### DIRECTIVE
Output all the entries word for word. Omit the pictures.

-=-=-

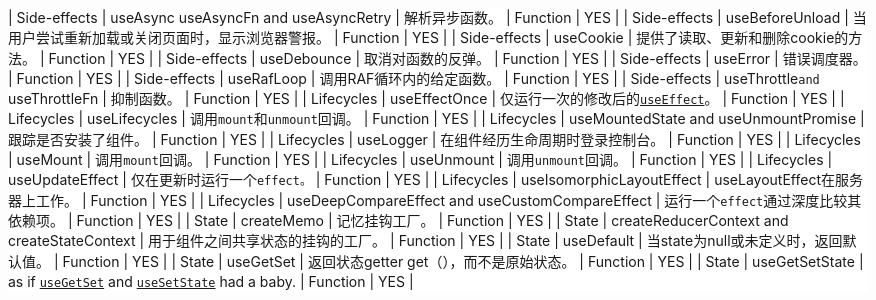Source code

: | Side-effects  | useAsync useAsyncFn and useAsyncRetry           | 解析异步函数。                                                                                                                                                                                    | Function | YES               |
| Side-effects  | useBeforeUnload                                 | 当用户尝试重新加载或关闭页面时，显示浏览器警报。                                                                                                                                                  | Function | YES               |
| Side-effects  | useCookie                                       | 提供了读取、更新和删除cookie的方法。                                                                                                                                                              | Function | YES               |
| Side-effects  | useDebounce                                     | 取消对函数的反弹。                                                                                                                                                                                | Function | YES               |
| Side-effects  | useError                                        | 错误调度器。                                                                                                                                                                                      | Function | YES               |
| Side-effects  | useRafLoop                                      | 调用RAF循环内的给定函数。                                                                                                                                                                         | Function | YES               |
| Side-effects  | useThrottle`and`useThrottleFn                   | 抑制函数。                                                                                                                                                                                        | Function | YES               |
| Lifecycles    | useEffectOnce                                   | 仅运行一次的修改后的[`useEffect`](https://reactjs.org/docs/hooks-reference.html#useeffect)。                                                                                                      | Function | YES               |
| Lifecycles    | useLifecycles                                   | 调用`mount`和`unmount`回调。                                                                                                                                                                      | Function | YES               |
| Lifecycles    | useMountedState and useUnmountPromise           | 跟踪是否安装了组件。                                                                                                                                                                              | Function | YES               |
| Lifecycles    | useLogger                                       | 在组件经历生命周期时登录控制台。                                                                                                                                                                  | Function | YES               |
| Lifecycles    | useMount                                        | 调用`mount`回调。                                                                                                                                                                                 | Function | YES               |
| Lifecycles    | useUnmount                                      | 调用`unmount`回调。                                                                                                                                                                               | Function | YES               |
| Lifecycles    | useUpdateEffect                                 | 仅在更新时运行一个`effect。`                                                                                                                                                                      | Function | YES               |
| Lifecycles    | useIsomorphicLayoutEffect                       | useLayoutEffect在服务器上工作。                                                                                                                                                                   | Function | YES               |
| Lifecycles    | useDeepCompareEffect and useCustomCompareEffect | 运行一个`effect`通过深度比较其依赖项。                                                                                                                                                            | Function | YES               |
| State         | createMemo                                      | 记忆挂钩工厂。                                                                                                                                                                                    | Function | YES               |
| State         | createReducerContext and createStateContext     | 用于组件之间共享状态的挂钩的工厂。                                                                                                                                                                | Function | YES               |
| State         | useDefault                                      | 当state为null或未定义时，返回默认值。                                                                                                                                                             | Function | YES               |
| State         | useGetSet                                       | 返回状态getter get（），而不是原始状态。                                                                                                                                                          | Function | YES               |
| State         | useGetSetState                                  | as if [`useGetSet`](https://github.com/streamich/react-use/blob/master/docs/useGetSet.md) and [`useSetState`](https://github.com/streamich/react-use/blob/master/docs/useSetState.md) had a baby. | Function | YES               |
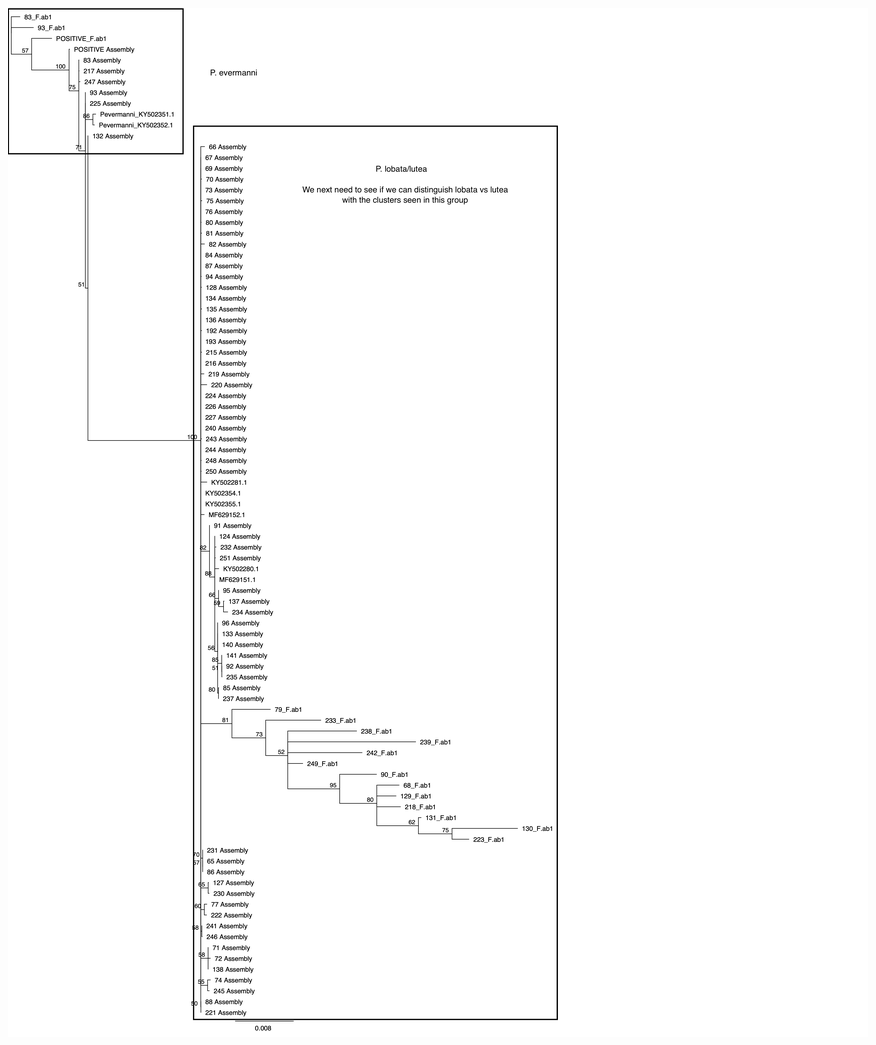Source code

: ![](https://github.com/AHuffmyer/ASH_Putnam_Lab_Notebook/blob/master/images/NotebookImages/Moorea2023/por-tree.png?raw=true)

-=-=-

### TASK OUTPUT
Source code

: | Side-effects  | useAsync useAsyncFn and useAsyncRetry           | 解析异步函数。                                                                                                                                                                                    | Function | YES               |
| Side-effects  | useBeforeUnload                                 | 当用户尝试重新加载或关闭页面时，显示浏览器警报。                                                                                                                                                  | Function | YES               |
| Side-effects  | useCookie                                       | 提供了读取、更新和删除cookie的方法。                                                                                                                                                              | Function | YES               |
| Side-effects  | useDebounce                                     | 取消对函数的反弹。                                                                                                                                                                                | Function | YES               |
| Side-effects  | useError                                        | 错误调度器。                                                                                                                                                                                      | Function | YES               |
| Side-effects  | useRafLoop                                      | 调用RAF循环内的给定函数。                                                                                                                                                                         | Function | YES               |
| Side-effects  | useThrottle`and`useThrottleFn                   | 抑制函数。                                                                                                                                                                                        | Function | YES               |
| Lifecycles    | useEffectOnce                                   | 仅运行一次的修改后的[`useEffect`](https://reactjs.org/docs/hooks-reference.html#useeffect)。                                                                                                      | Function | YES               |
| Lifecycles    | useLifecycles                                   | 调用`mount`和`unmount`回调。                                                                                                                                                                      | Function | YES               |
| Lifecycles    | useMountedState and useUnmountPromise           | 跟踪是否安装了组件。                                                                                                                                                                              | Function | YES               |
| Lifecycles    | useLogger                                       | 在组件经历生命周期时登录控制台。                                                                                                                                                                  | Function | YES               |
| Lifecycles    | useMount                                        | 调用`mount`回调。                                                                                                                                                                                 | Function | YES               |
| Lifecycles    | useUnmount                                      | 调用`unmount`回调。                                                                                                                                                                               | Function | YES               |
| Lifecycles    | useUpdateEffect                                 | 仅在更新时运行一个`effect。`                                                                                                                                                                      | Function | YES               |
| Lifecycles    | useIsomorphicLayoutEffect                       | useLayoutEffect在服务器上工作。                                                                                                                                                                   | Function | YES               |
| Lifecycles    | useDeepCompareEffect and useCustomCompareEffect | 运行一个`effect`通过深度比较其依赖项。                                                                                                                                                            | Function | YES               |
| State         | createMemo                                      | 记忆挂钩工厂。                                                                                                                                                                                    | Function | YES               |
| State         | createReducerContext and createStateContext     | 用于组件之间共享状态的挂钩的工厂。                                                                                                                                                                | Function | YES               |
| State         | useDefault                                      | 当state为null或未定义时，返回默认值。                                                                                                                                                             | Function | YES               |
| State         | useGetSet                                       | 返回状态getter get（），而不是原始状态。                                                                                                                                                          | Function | YES               |
| State         | useGetSetState                                  | as if [`useGetSet`](https://github.com/streamich/react-use/blob/master/docs/useGetSet.md) and [`useSetState`](https://github.com/streamich/react-use/blob/master/docs/useSetState.md) had a baby. | Function | YES               |
Source code

: ![](https://github.com/AHuffmyer/ASH_Putnam_Lab_Notebook/blob/master/images/NotebookImages/Moorea2023/por-tree.png?raw=true)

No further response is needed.